Innsbrucks Liegenschaften fest in weiblicher Hand

Zuständig für Vorbereitung, Verhandlung und Abschluss von allen liegenschaftsbezogenen Verträgen wirkt das seit 2011 im Amt für Präsidialangelegenheiten angesiedelte Referat "Liegenschaftsangelegenheiten“ immer mit Blick auf die Interessen der Stadt.

Miet-, Pacht-, Kauf-, Dienstbarkeits-, Baurechts- oder Schenkungsverträge – wenn es bei zivilrechtlichen Verträgen um Grundstücke der Stadt Innsbruck geht, stellt das Referat das rechtliche Know-how. Gearbeitet wird in Zusammenarbeit mit betroffenen
Ämtern, etwa dem Tiefbauamt, der Stadtplanung, dem Forstamt. Von der Bewilligung von Gastgärten über Nutzungsgestattungen auf öffentlichen Straßen bis hin zur Einräumung von Baurechten – spannend sei die Arbeit und abwechslungsreich, quer durch das Zivilrecht, so die Leiterin des Referats Mag.a Ramona Sagl: „Man sieht am Weg durch die Stadt, was man getan hat und wo man mitgearbeitet hat: Von großen Projekten, wie dem Haus der Musik Innsbruck, zu den Gastgärten, Dreiecksständern oder Werbeeinrichtungen und der Mitarbeit bei Betriebsansiedelungen und -erweiterungen.“

Geballte Frauenpower

Seit Mitte 2014 leitet Ramona Sagl die Geschäftsstelle.

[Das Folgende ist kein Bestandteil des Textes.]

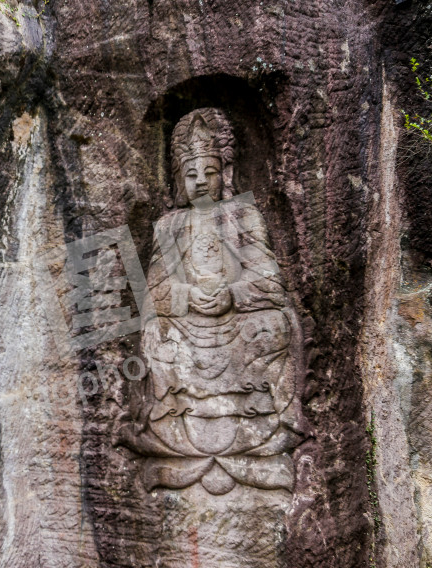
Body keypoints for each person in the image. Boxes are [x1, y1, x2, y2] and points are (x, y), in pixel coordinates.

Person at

Sie führt ein reines Frauenteam: vier Juristinnen, davon drei mit Rechtsanwaltsprüfung, eine Rechtspraktikantin und drei nicht-juristische Mitarbeiterinnen, drei in Teilzeit, wie auch die Chefin selbst. Nur Frauen, das war nicht geplant, es habe sich ergeben. „Die Frauen“, so Ramona Sagl, „waren einfach die besseren Bewerberinnen.“ Die Mitarbeiterinnen reagieren auf die Frage nach der Arbeit im Frauenteam mit einem Achselzucken, einem Lächeln: „Es ist cool.“ – „Fein.“ Für sie ist es kein Thema.

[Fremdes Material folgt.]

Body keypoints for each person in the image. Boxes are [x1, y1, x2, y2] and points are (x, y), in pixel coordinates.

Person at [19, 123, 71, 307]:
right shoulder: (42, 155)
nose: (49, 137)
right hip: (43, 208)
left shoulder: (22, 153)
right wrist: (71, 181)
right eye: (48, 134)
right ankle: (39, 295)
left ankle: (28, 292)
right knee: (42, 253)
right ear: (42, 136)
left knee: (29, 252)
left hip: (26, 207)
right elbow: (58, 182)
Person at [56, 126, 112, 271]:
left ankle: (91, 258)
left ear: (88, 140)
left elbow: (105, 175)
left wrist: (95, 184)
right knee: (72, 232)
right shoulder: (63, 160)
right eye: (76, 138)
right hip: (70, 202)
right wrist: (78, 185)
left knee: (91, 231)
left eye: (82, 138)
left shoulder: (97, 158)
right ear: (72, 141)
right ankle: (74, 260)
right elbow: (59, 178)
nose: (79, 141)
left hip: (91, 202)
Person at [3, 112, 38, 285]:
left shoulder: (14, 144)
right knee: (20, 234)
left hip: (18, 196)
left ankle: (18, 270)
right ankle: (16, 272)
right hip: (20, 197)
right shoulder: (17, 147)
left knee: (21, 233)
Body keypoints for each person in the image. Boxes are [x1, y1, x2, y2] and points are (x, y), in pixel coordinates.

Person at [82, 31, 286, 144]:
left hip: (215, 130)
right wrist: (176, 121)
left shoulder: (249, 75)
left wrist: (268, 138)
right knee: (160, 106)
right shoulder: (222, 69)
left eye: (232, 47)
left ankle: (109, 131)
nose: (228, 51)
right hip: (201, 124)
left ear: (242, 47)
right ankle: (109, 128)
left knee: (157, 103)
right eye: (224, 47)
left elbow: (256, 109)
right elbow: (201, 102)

Spielregeln sind notwendig

„Immer dort, wo wir öffentlichen Raum gemeinsam nutzen, sind Spielregeln nötig“, ist Ramona Sagl überzeugt: „Öffentliches Gut ist Gemeindevermögen, das dem Gemeingebrauch offensteht und von jedem bestimmungsgemäß genützt werden kann. Standards sind daher notwendig.“ Sie erinnert aber daran, dass es kein Recht auf Verträge gebe. Geprüft werde mit Blick auf die Interessen der Stadt: „Ich frage mich immer, wie ich entscheiden würde, wenn das mein Eigentum wäre. Ich nehme diese Verantwortung sehr ernst.“ Das Referat bemüht sich, Ansuchen für AntragstellerInnen zu erleichtern. Der Erstkontakt erfolgt über einen Anruf, dann reicht ein formloses Anschreiben mit den
nötigen Unterlagen. Wenn Unklarheiten auftreten, werden persönliche Termine vereinbart. UI

„Liegenschaftsangelegenheiten“

Leiterin: Mag.a Ramona Sagl
Maria-Theresien-Straße 18, 3. Stock
Tel.: +43 512 5360 3240
E-Mail: post.liegenschaftsangelegenheiten@innsbruck.gv.at

Zahlen und Fakten

  • 3.070 städtische Grundstücke
  • 31.186.163 m2 Grundfläche (plus 80 außerhalb des Stadtgebiets)
  • Auch der Achensee ist im Eigentum der Stadt.